• _Excerpted passage_:
------------------------------------------------------------

Finally, it allows users to limit the effect that hanging transactions on an offsets topic will have. If tasks A and B use the same offsets topic, and task A initiates a transaction on that offsets topic right before task B starts up, then task A dies suddenly without committing its transaction, task B will have to wait for that transaction to time out before it can read to the end of the offsets topic. If the transaction timeout is set very high for task A (to accommodate bursts of high throughput, for example), this will block task B from processing any data for a long time. Although this scenario may be unavoidable in some cases, using a dedicated offsets topic for each connector should allow cluster administrators to isolate the blast radius of a hanging transaction on an offsets topic. This way, although tasks of the same connector may still interfere with each other, they will at least not interfere with tasks of other connectors. This should be sufficient for most multitenant environments.

Finally

Migration

If a connector is configured to use a separate offsets topic but no data is present in that topic yet, the worker that is assigned the Connector instance for that connector can automatically migrate any offsets it finds for that connector in the global offsets topic into the connector’s separate offsets topic. The process for this will be:

Worker is assigned Connector
Worker checks connector configuration and observes that it should use a separate offsets topic
Worker attempts to create it using the connector’s principal (no check for topic existence is made; if the topic already exists, the resulting error response from the broker is silently discarded in the same way that it is when a worker tries to create one of its internal topics today)
Worker reads to the end of the custom offsets topic, failing the Connector if the offsets topic doesn’t exist by this point
If no data is present in the custom offsets topic:

Worker refreshes its view of the global offsets topic by reading to the end
Worker begins a producer transaction on the custom offsets topic
Worker copies all offset information for the connector in its latest view of the global offsets topic into the custom offsets topic
If no offset information is available in the global offsets topic for the connector, worker writes a sentinel value into the offsets topic indicating that a migration has taken place
Worker commits the producer transaction
Worker reads to the end of the custom offsets topic (again)

------------------------------------------------------------

• _Available data_:
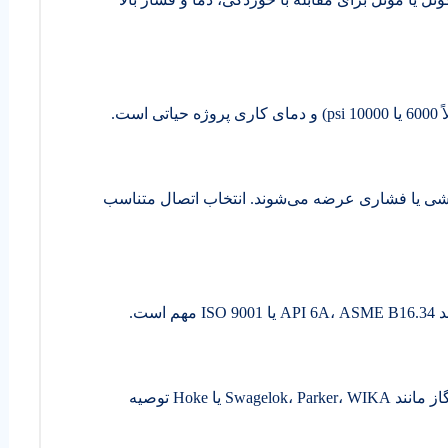
ت.
 اتصالات فلنجی، نری-مادگی (NPT)، جوشی یا فشاری عرضه می‌شوند. انتخاب اتصال متناسب
ست.
خرید از برندهای معتبر با سابقه در صنایع نفت و گاز مانند Swagelok، Parker، WIKA یا Hoke توصیه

------------------------------------------------------------

• _List of tasks_:
1. In the offsets topic passage, switch "broker" to "cluster" and write out the part starting with "Worker is assigned" and going on through "internal topics today)".
2. Pick up the offsets topic passage after its final step and continue it.

• _Task-by-task answers_:
1.
Worker is assigned Connector
Worker checks connector configuration and observes that it should use a separate offsets topic
Worker attempts to create it using the connector’s principal (no check for topic existence is made; if the topic already exists, the resulting error response from the cluster is silently discarded in the same way that it is when a worker tries to create one of its internal topics today)

2.
Worker starts the Connector

If a source connector is configured to use a separate offsets topic, the worker will block task startup for as long as necessary (unless interrupted due to task shutdown) until the topic is created. Once the topic exists (after being created by the worker that owns the Connector, if necessary), the worker will read to the end of the offsets topic before starting the task. If there are no offsets for the connector present in the topic and there is no sentinel value in the offsets topic indicating that a migration attempt was made and found no data for the task, the worker will continue to read to the end of the topic until either offset information for the connector or a sentinel value is found. Once this step is completed, the worker will be free to start the task.

An example of a sentinel offsets record for a connector named “reddit-source” would look like:

    key: [“reddit-source”]
    value: {“migrated”: true}

Workers are already very permissive about the content of their offsets topics and will not break or even log a warning message if they encounter anything that doesn’t appear to be a source offset. For the sake of cleanliness, we choose a key format that closely mirrors the existing key format for source offsets, which consists of an array containing the name of the connector and the source partition. The value only needs to be non-null so that record of a migration can be kept even after topic compaction has occurred; for readability’s sake (if the topic ever needs to be inspected for debugging, for example), we make it more explicit that this record refers to offset migration.

Admin API to Fence out Transactional Producers

Java API additions

The Admin interface will be expanded to include new methods for fencing out producers by transactional ID:

Admin.java

public interface Admin {

    /**
     * Fence out all active producers that use any of the provided transactional IDs.
     *
     * @param transactionalIds The IDs of the producers to fence.
     * @param options  		   The options to use when fencing the producers.
     * @return The FenceProducersResult.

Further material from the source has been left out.